Before starting my post I would like to say a big thank you to Rebecca for sending me the two stamps
03.09.2021 My first “arrival” for September came from Germany. A really nice envelope with a postcard that portrays a little port and a beautiful house near the Baltic sea under the name of the city: Dierhagen. Inside the envelope except the postcard were included two stamps related with historical - important figures of Germany History (I have to admit, my favorite subject). The first stamp is dedicated to the 100th anniversary of the Birth of Sophie Scholl (1921-1943). She was a student and an anti-nazi activist. She was arrested with her brother while they were distributing anti-war leaflets in the controlled area of Munchen University. They were executed for political treason. The stamps portrays a photograph of Sophie under her last words before the execution:
“Such a fine, sunny day, and I have to go… What does my death matter, if through us, thousands of people are awakened and stirred to action?”
Her anti-nazism actions and texts inspired novelists, movie and documentary makers and theatrical writers. Sophie and her brother were recognised as two of the most German personalities of the twentieth century.
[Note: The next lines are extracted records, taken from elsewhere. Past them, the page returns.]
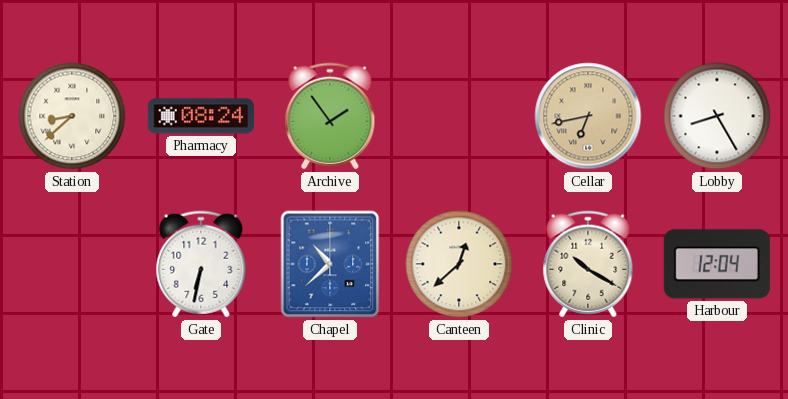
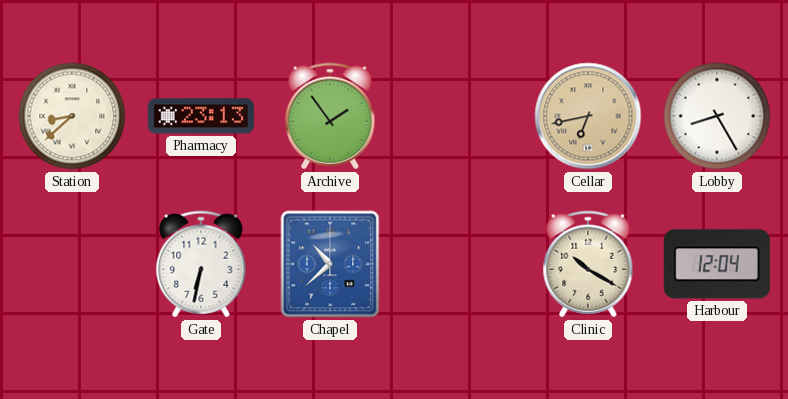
Pharmacy: 08:24 -> 23:13
Canteen: 12:38 -> none
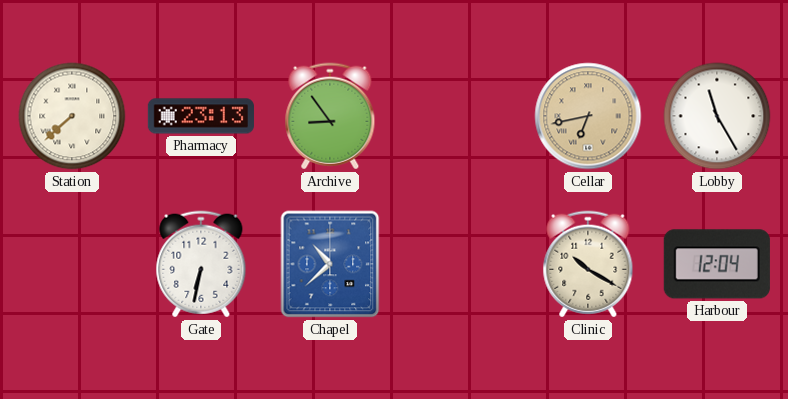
Station: 8:38 -> 7:38
Archive: 1:54 -> 8:54
Lobby: 8:25 -> 11:25
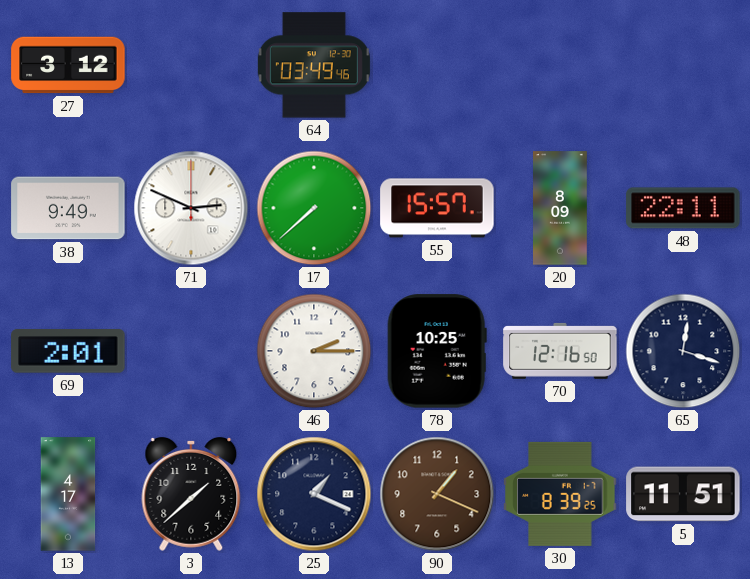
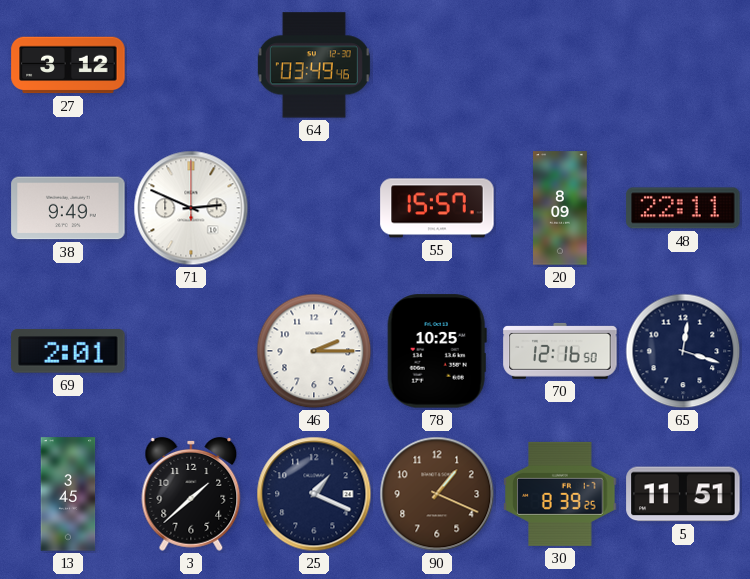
17: 7:38 -> none
13: 4:17 -> 3:45
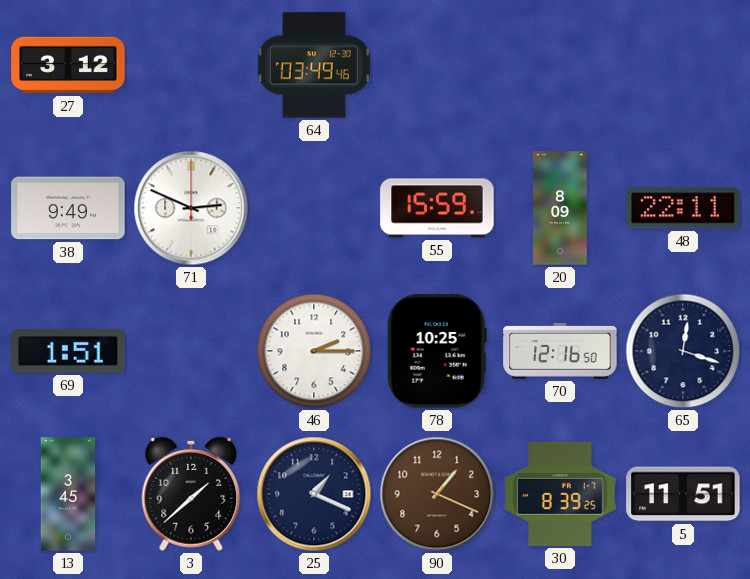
55: 15:57 -> 15:59
69: 2:01 -> 1:51
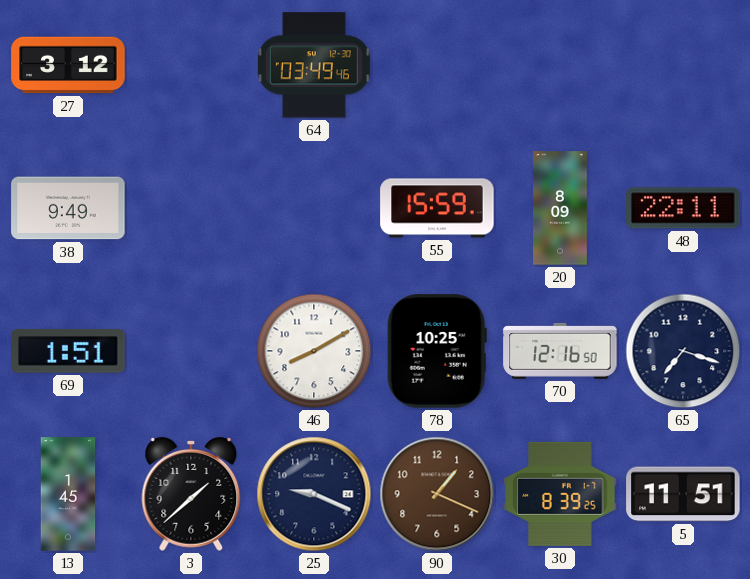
71: 2:49 -> none
46: 2:15 -> 8:10
65: 12:18 -> 7:18
13: 3:45 -> 1:45
25: 1:19 -> 9:19
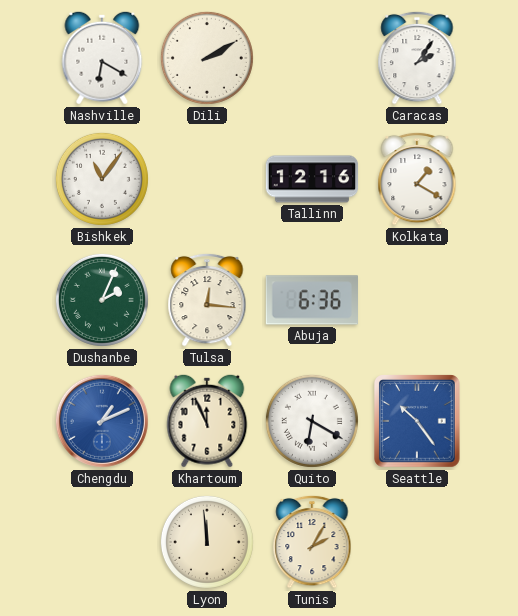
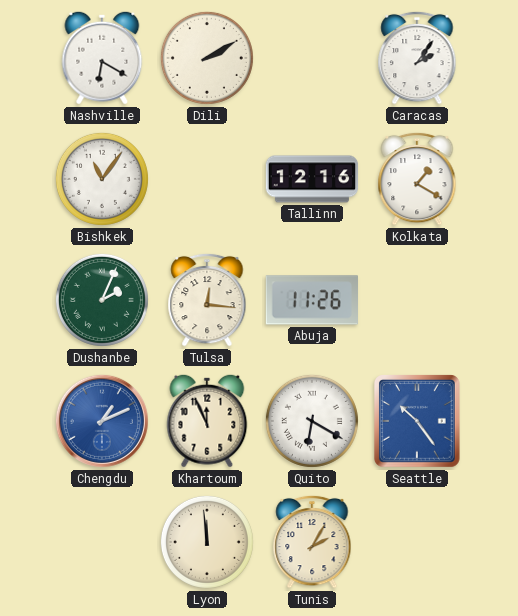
Abuja: 6:36 -> 11:26
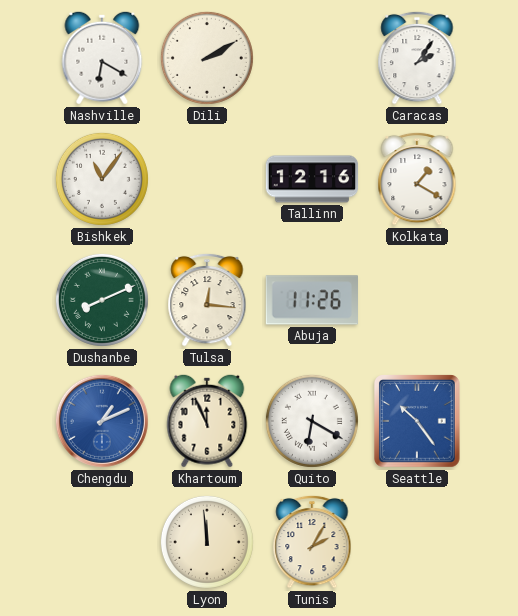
Dushanbe: 2:04 -> 8:11
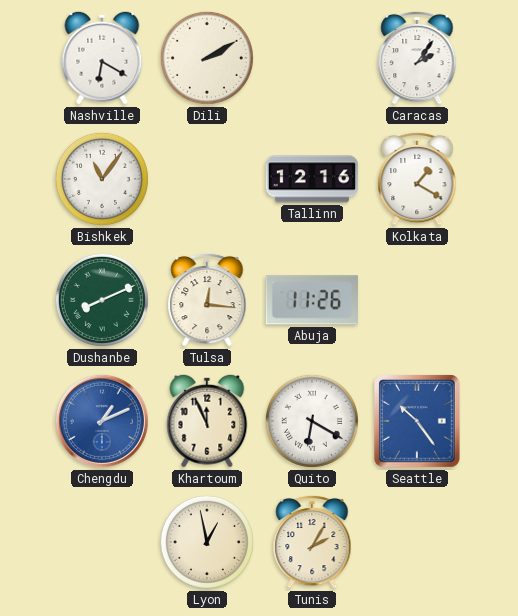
Lyon: 11:59 -> 12:58
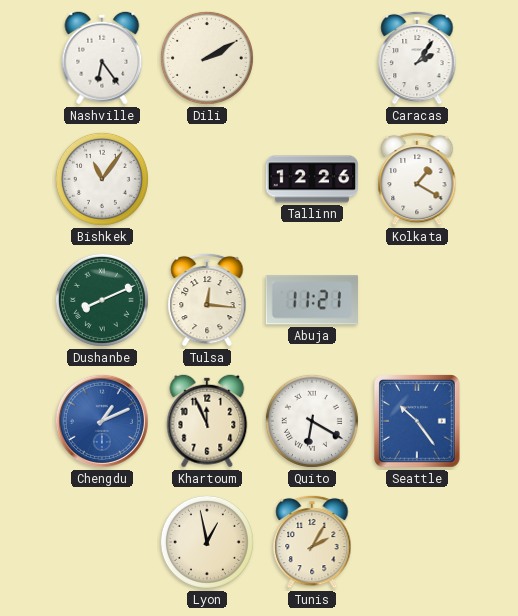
Nashville: 6:20 -> 6:24
Tallinn: 12:16 -> 12:26
Abuja: 11:26 -> 11:21
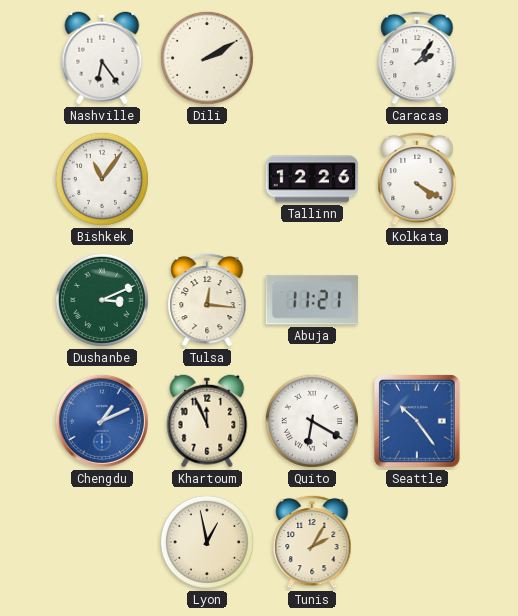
Kolkata: 1:20 -> 4:20
Dushanbe: 8:11 -> 3:11
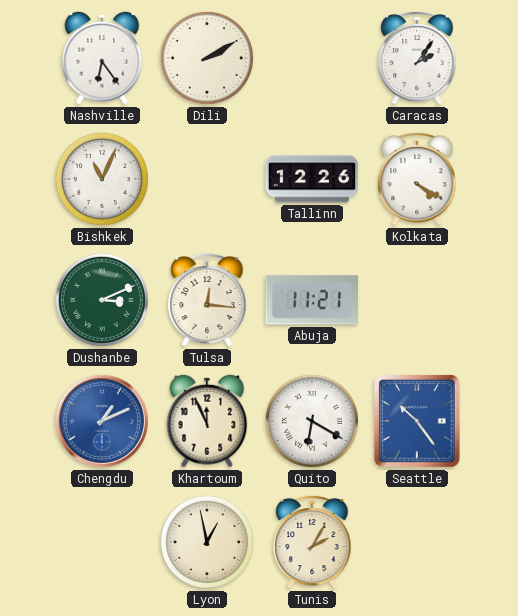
Bishkek: 11:06 -> 11:04
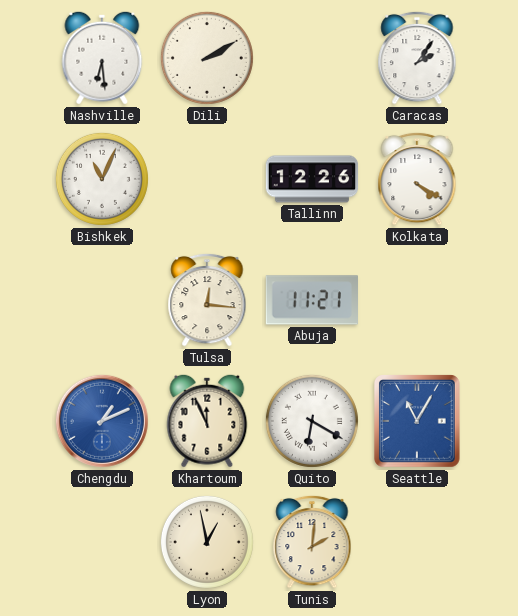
Nashville: 6:24 -> 6:29
Dushanbe: 3:11 -> none
Seattle: 10:24 -> 11:05
Tunis: 2:05 -> 2:01
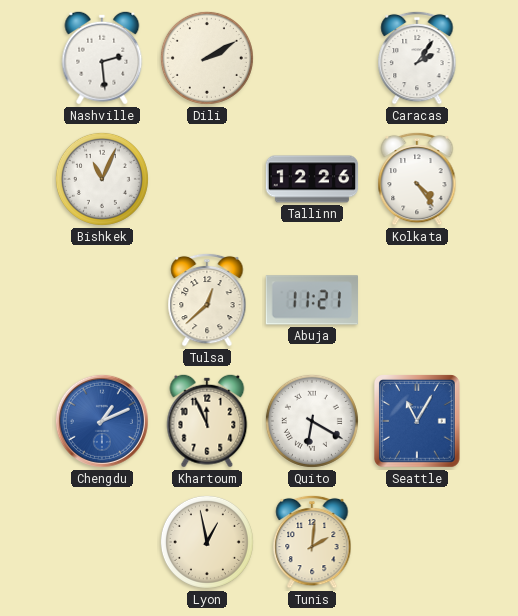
Nashville: 6:29 -> 2:29
Kolkata: 4:20 -> 4:24
Tulsa: 12:16 -> 12:38
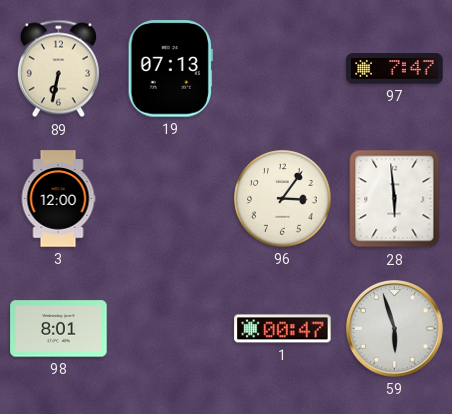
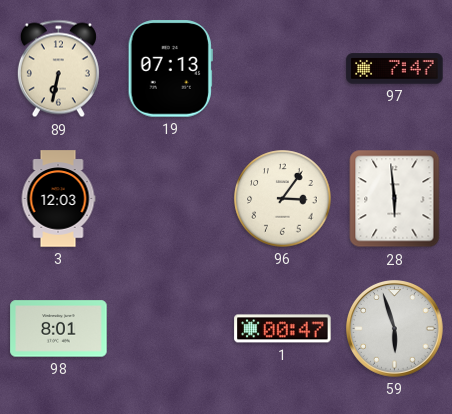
3: 12:00 -> 12:03
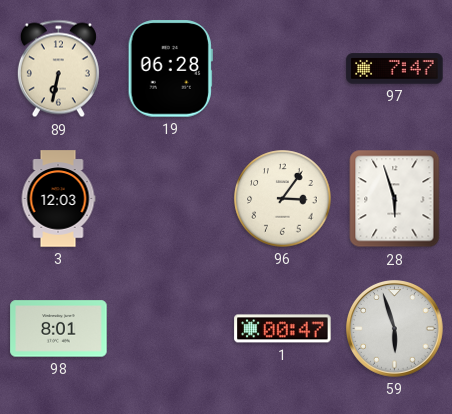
19: 07:13 -> 06:28
28: 5:59 -> 5:57
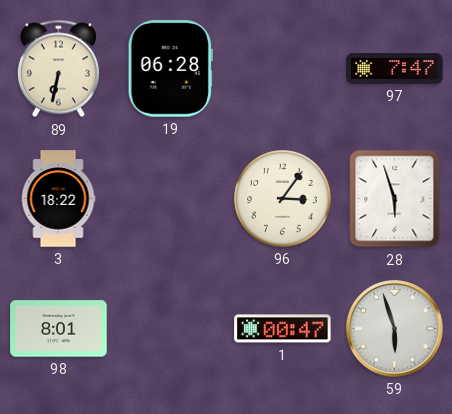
3: 12:03 -> 18:22
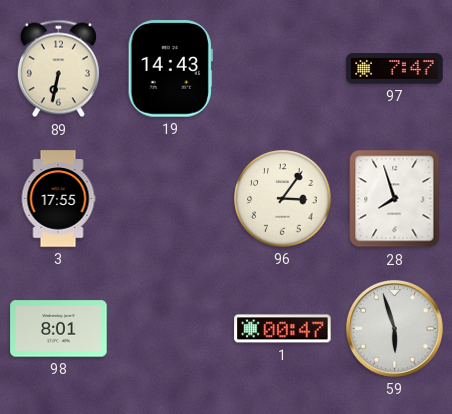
19: 06:28 -> 14:43
3: 18:22 -> 17:55
28: 5:57 -> 7:57
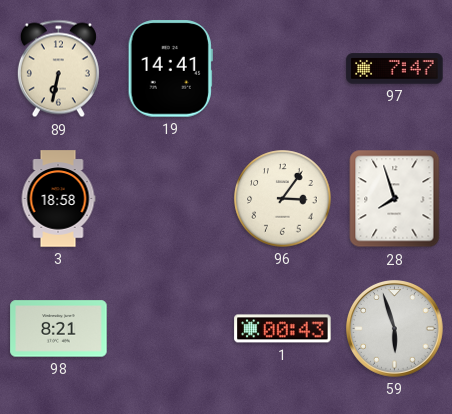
19: 14:43 -> 14:41
3: 17:55 -> 18:58
98: 8:01 -> 8:21
1: 00:47 -> 00:43
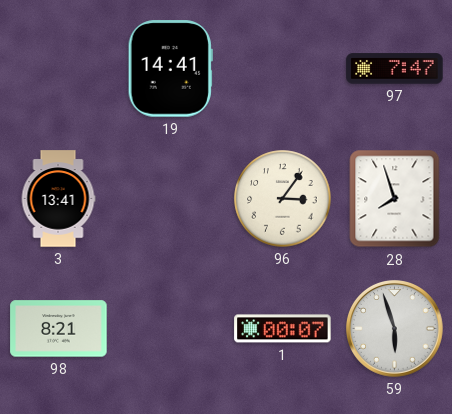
89: 6:32 -> none
3: 18:58 -> 13:41
1: 00:43 -> 00:07
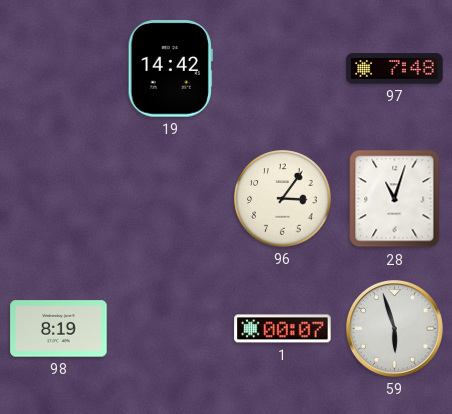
19: 14:41 -> 14:42
97: 7:47 -> 7:48
3: 13:41 -> none
28: 7:57 -> 11:03
98: 8:21 -> 8:19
The second stamp or if you prefer miniature sheet was issued to commemorate the fiftieth anniversary since the Warsaw kneeling. Willy Brandt, the chancellor of West Germany during his visit in Warsaw (December 1970) surprisingly kneeled in front of a monument placed as a respect for the Ghetto’s victims of Warsaw killed by Germans. His action was an act of respect with great symbolism especially during a cold war period between East and West countries. For his act Willy Brandt was honored with the 1971 Nobel award and in 2000 the so called Kneeling scene was portrayed on a monument that is even nowadays placed in Polish capital. Except the kneeling scene on the stamp is written a short passage from the chancellor’s speech
“On the abyss of German history and under the burden of millions of murdered people, I did what people do when the language fails.”